Les deux structures viennent de mettre en ligne un site dédié baptisé FairTube résumant les revendications posées par nombre de youtubeurs, des revendications qui tiennent en deux mots qui semble aujourd’hui faire gravement défaut dans le fonctionnement de YouTube, “équité” et “transparence”.

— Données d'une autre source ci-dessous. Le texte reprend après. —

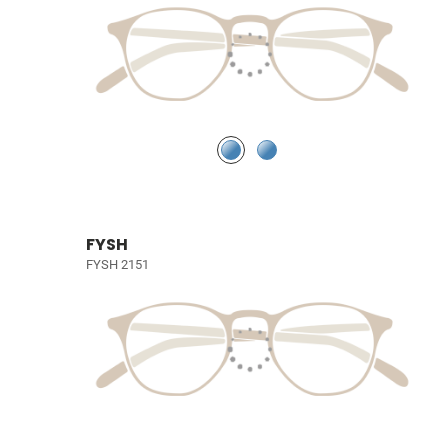
FYSH
FYSH 2151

Comment sont monétisées les vidéos sur YouTube? Pourquoi certains créateurs de contenus perdent-ils du jour au lendemain toute visibilité sur la plate-forme? Les youtubeurs sont-ils à la merci des algorithmes? Et par-dessus tout, est-il possible de parler à des êtres humains pour obtenir des explications dignes de ce nom?

youtube-union

De plus en plus de youtubeurs, en Allemagne et ailleurs se posent aujourd’hui ce type de questions, et s’en vouloir remettre directement en cause le groupe internet dont dépendent parfois l’essentiel de leurs revenus, commencent à s’exprimer en ligne.

La route s’annonce longue mais le mouvement est désormais (timidement) enclenché.

“Les plateformes comme YouTube changent leurs règles constamment pour sécuriser des profits plus élevés”, tandis que les youtubeurs subissent “une insécurité financière” et “une absence de protection sociale”, commente, dans un communiqué, Christiane Benner, vice-présidente d’IG Metall

Le syndicat allemand développe depuis un Code de conduite pour les plateformes qui pratiquent ce que le syndicat appelle le “crowdworking” (travail de la foule), soit des tâches effectuées via une plateforme en ligne ou une application servant d’intermédiaire entre le client final et les travailleurs·euses.

Si YouTube continue de faire la sourde oreille, IG Metall, qui planche actuellement sur le statut juridique des youtubeurs, envisage de faire appel à la justice.

“Notre but […] n’est pas de convertir tous les youtubeurs en employés. Cependant, nous pensons que les youtubeurs ne jouissent pas non plus de la liberté des entrepreneurs ou travailleurs indépendants. Nous sommes donc prêts à porter cette question devant les tribunaux […] pour obtenir des éclaircissements. Il s’agit d’une question pertinente pour les travailleurs de toutes sortes de plateformes, et pas seulement YouTube”, explique à Mediapart une porte-parole du syndicat IG Metall.